If you have quoted your client $2,500 to do a custom WordPress theme, they agree and you set out to do the 45 hours you budgeted for yourself to do it, that's fine. But if you've hit the 45 hours you estimated to yourself that it would take to do the theme at the fixed price you gave and it's due to your inaccuracy of the original quote, you aren't really entitled to ask the client for more money.

However, if the reason you've passed your 45 allocated hours for the project because the client has come back and asked for further design iterations, extra features in the build, etc. Then yes, you are more than entitled to ask for more money. Especially if you have a signed contract in place stating that if this sort of thing happened, they would be charged at $XX per hour.

So my suggestion if it's the first reason; if you will be doing further work for this client you should take the income loss for the short term, and over-estimate the further work you will be doing for the client (not by a huge amount of course, but by little increments). This will slowly build up the missing income from the original theme build, as well as keep your client happy and keep the professional relationship between the client and yourself healthy.

It's always easier and cheaper to keep a client than make a new one :)

  • ++for "if you have a signed contract in place stating that if this sort of thing happened, they would be charged at $XX per hour", "slowly build up the missing income", "cheaper to keep a client".
    – Pacerier
    Jan 17 at 6:51

In the case of a fixed price contract, then the clue is in the name - the price is fixed.
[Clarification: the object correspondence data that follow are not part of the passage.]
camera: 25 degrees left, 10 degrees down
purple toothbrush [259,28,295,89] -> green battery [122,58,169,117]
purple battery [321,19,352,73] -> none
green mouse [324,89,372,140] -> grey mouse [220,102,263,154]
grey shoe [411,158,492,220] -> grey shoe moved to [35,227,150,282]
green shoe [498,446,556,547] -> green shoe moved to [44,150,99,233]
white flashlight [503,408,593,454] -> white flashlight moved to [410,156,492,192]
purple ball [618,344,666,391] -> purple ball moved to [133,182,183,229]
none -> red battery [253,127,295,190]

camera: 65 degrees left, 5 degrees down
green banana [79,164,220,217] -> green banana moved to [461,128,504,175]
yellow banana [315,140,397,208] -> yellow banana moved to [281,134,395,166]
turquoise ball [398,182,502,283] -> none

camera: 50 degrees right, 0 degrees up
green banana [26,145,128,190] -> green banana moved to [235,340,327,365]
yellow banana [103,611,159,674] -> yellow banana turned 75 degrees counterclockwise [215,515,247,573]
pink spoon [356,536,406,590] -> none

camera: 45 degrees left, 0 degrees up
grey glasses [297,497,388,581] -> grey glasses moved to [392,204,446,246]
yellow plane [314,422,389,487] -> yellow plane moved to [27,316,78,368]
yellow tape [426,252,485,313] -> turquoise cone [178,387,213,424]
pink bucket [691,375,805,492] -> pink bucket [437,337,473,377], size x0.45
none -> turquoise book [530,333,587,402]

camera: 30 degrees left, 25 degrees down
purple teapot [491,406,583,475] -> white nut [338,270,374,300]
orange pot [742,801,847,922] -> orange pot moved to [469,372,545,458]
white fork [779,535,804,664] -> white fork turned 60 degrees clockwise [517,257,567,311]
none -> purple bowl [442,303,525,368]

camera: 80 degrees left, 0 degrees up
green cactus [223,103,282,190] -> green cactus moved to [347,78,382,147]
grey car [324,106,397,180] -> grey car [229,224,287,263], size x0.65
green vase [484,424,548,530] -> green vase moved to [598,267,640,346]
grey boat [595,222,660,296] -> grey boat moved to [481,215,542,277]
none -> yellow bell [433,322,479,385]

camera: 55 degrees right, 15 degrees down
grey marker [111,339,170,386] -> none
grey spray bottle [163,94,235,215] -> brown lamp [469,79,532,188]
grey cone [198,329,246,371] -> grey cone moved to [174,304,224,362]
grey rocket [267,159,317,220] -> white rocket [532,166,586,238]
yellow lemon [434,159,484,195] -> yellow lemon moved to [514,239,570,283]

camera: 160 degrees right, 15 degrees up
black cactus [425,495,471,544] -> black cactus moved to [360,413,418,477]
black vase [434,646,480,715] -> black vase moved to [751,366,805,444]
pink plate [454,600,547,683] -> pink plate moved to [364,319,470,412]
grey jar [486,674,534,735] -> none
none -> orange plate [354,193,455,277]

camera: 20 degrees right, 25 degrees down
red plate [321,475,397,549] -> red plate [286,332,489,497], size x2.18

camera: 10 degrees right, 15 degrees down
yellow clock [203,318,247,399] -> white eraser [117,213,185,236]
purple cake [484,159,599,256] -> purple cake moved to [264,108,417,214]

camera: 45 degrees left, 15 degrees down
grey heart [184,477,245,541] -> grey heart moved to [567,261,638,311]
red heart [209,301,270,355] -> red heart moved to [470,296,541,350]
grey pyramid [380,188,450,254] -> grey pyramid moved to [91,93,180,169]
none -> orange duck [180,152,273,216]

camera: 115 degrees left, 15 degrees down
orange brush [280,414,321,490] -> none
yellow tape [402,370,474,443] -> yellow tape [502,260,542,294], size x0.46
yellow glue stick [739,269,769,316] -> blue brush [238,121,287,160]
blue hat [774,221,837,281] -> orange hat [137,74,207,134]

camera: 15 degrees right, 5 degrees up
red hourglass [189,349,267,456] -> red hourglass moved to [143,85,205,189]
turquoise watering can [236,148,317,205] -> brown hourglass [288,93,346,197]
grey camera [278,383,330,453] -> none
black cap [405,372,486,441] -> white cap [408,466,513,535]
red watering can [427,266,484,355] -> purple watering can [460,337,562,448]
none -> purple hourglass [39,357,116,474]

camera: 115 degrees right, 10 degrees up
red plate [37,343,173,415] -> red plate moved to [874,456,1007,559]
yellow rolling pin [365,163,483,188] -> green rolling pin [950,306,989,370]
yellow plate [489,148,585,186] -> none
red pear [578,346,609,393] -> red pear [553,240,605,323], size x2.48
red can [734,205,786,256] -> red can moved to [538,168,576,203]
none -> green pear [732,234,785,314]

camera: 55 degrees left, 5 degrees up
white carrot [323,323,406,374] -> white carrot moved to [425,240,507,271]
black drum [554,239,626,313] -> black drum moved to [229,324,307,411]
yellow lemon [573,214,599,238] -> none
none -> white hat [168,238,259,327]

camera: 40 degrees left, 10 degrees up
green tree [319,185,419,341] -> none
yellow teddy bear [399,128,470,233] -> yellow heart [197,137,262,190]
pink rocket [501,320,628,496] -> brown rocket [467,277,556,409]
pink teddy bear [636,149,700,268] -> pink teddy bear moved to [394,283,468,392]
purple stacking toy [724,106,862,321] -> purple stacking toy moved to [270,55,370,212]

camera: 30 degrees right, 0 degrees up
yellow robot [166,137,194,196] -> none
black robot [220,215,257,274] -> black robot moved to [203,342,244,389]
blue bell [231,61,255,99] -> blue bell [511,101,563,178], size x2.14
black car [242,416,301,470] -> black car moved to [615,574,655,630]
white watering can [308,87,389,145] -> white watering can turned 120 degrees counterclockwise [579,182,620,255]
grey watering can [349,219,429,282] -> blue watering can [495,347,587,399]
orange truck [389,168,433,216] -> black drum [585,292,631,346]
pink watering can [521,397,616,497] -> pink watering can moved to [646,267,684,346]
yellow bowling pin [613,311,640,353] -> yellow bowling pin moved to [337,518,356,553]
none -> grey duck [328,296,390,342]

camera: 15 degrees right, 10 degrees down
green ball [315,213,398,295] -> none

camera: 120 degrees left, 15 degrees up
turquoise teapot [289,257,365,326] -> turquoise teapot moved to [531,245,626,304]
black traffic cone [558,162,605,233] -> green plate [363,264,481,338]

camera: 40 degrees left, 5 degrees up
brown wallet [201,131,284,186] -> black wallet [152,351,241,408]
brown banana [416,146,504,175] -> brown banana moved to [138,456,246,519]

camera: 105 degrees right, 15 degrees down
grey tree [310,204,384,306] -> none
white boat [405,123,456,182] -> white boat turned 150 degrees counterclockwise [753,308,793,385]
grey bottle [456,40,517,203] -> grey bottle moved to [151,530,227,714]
What you don't say is why the project has not completed in the allotted time, although the inference is that you estimated incorrectly? If this is the case, then (regretfully) it's down to you, and therefore your loss.

If, however, the cause was scope-creep, or requirements have changed, then you are justified in asking for an increment to cover the additional work.

Of course, it may be a combination of the two, in which case, negotiate.


Always remember - it was you who has proposed the fixed $2500 thing.

Unless the client is a scope freak, if I was you then I would just finnish the work, take this project as a lesson in project management and do not charge the client for extra hours this time.

If you simply quit or ask for extra money to continue - do not think about hearing from this client again.